Spider-Man enters his bedroom looking sad. Mary Jane asks, “This sin’t over, is it?” Spider-Man, still looking said says, “No, it isn’t.”


This review was late so I had time to make a pointless analogy.

The last issue was a fun reset. It had the thrill of the bowling pin machine knocking down the pins and setting them up again. This issue was a boring continuation of that reset—like watching the bowling ball slowly roll back up. (Apparently, it’s called a “ball return.”) Come on, come on, come on. I see the pins! Let’s start knocking them down!

Basically, we find out what Spider-Man was doing. But Spider-Man’s guilt, trauma, and buried secrets means that we have to stay out of his head. Either the narration would reveal the secret or the narration would be unnecessarily cryptic. So we have all this distance from the main character. The whole point of Spider-Man is that he’s more identifiable for reasons that no one can ever adequately explain. So it’s a less fun book. This could have worked if Spencer gave us . . . someone else. But instead we have a Norman issue and then this issue narrated by a deliberately mysterious Kindred.

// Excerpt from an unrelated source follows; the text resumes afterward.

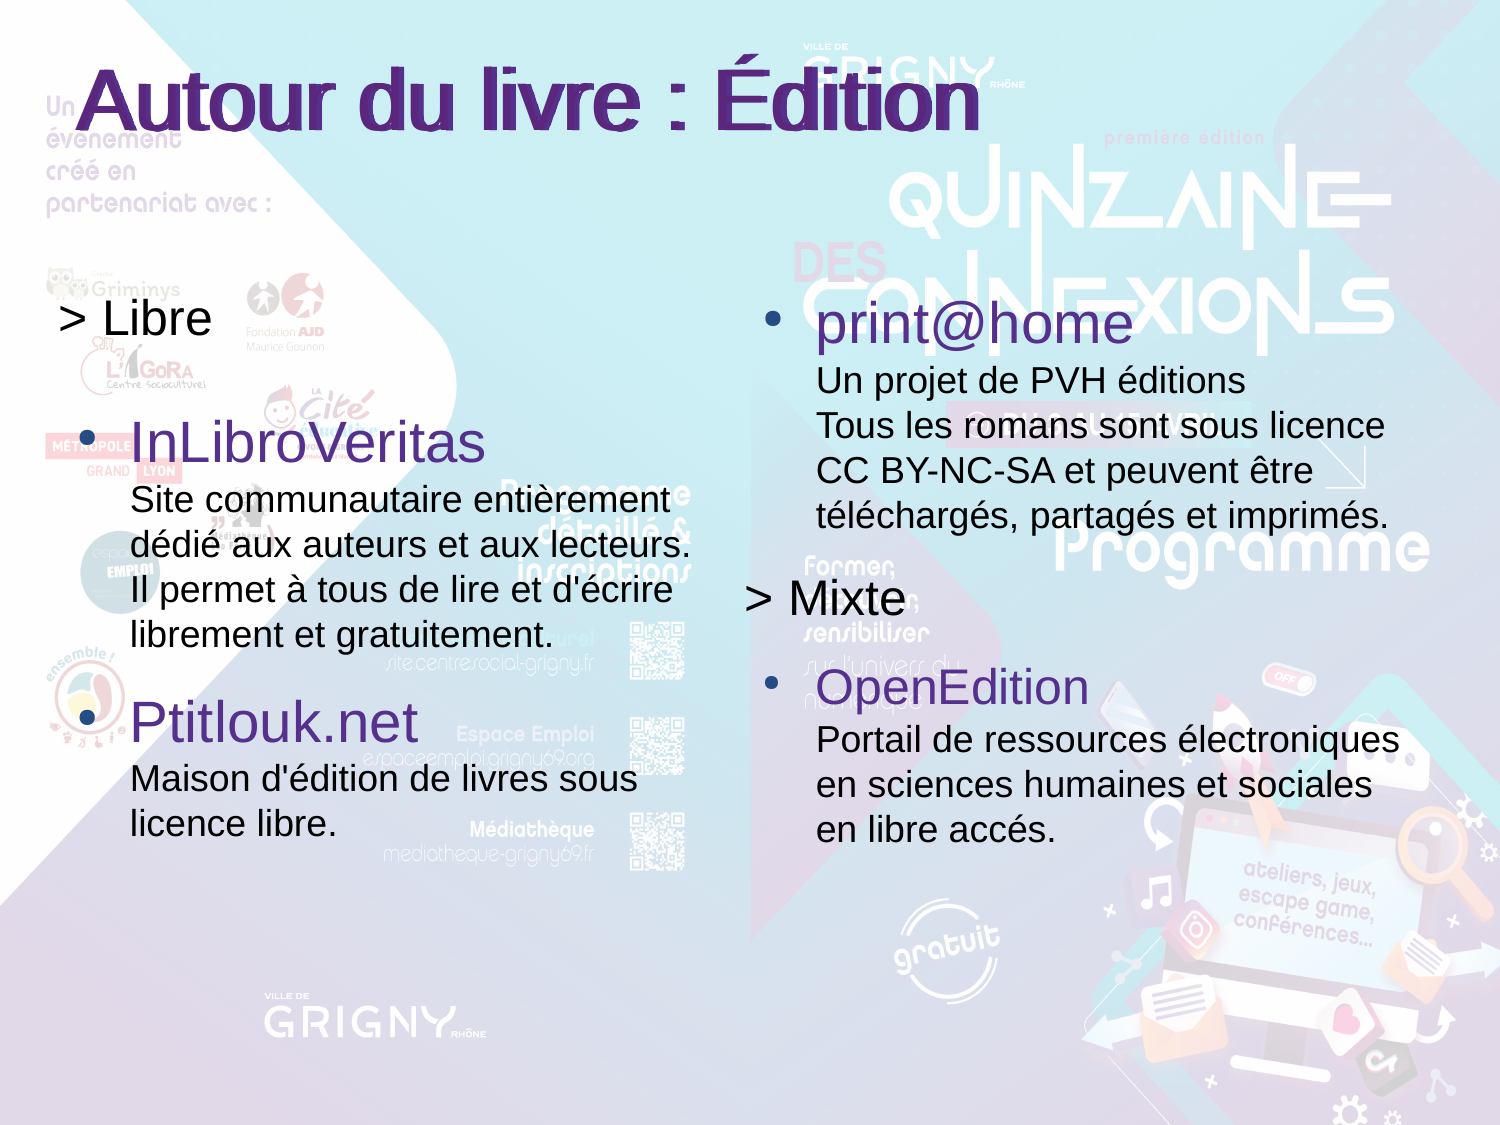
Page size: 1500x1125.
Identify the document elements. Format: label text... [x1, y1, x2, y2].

title Autour du livre : Édition [75, 29, 1425, 148]
list > Libre InLibroVeritas Site communautaire entièrement dédié aux auteurs et aux lecteurs. Il permet à tous de lire et d'écrire librement et gratuitement. Ptitlouk.net Maison d'édition de livres sous licence libre. print@home Un projet de PVH éditions Tous les romans sont sous licence CC BY-NC-SA et peuvent être téléchargés, partagés et imprimés. > Mixte OpenEdition Portail de ressources électroniques en sciences humaines et sociales en libre accés. [59, 285, 1402, 980]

I like how Spencer already quit on “The Order of the Web.” In fairness, I kept forgetting the name, too. I really did believe it was the Sisterhood of the Travelling Web. Oh, and “the Order?” Definitely sounds like a wrestling stable or a forgettable thriller. Maybe a Seinfeld episode.

This issue reminded me that Julia Carpenter is always wrong. I wonder if the Greeks hated Cassandra as much as spider-writers hate her.

The Carley Cooper subplot was barely a hint. I guess it might be Kindred who is the extra corpse? Even though he remains in the block of black ice? One thing I forget I have asked you, humble reader. What’s the story with Kindred’s centipedes? It often seems like there are maybe one or two large ones, but that their size is highly variable. And then maybe many small bugs? Do you know? I do not.

Also, this reminds me . . . , What happened to the support group Mary Jane was in? I expected them to turn evil more quickly because all support groups in Marvel Comics eventually do.

Finally, this is the second issue in a row where the villain was laying a cunning plan all along. Last issue, Norman was tricking everyone. This issue it’s Kindred. I think we’ve had a few more of those twists. They’re not doing it for me.

Anyway, I am not looking forward to more sad, scared, angry Peter.

Grade: B-. A good enough companion to the previous issue . It almost feels like this is material that was cut from a larger book, and it lacks any independent value.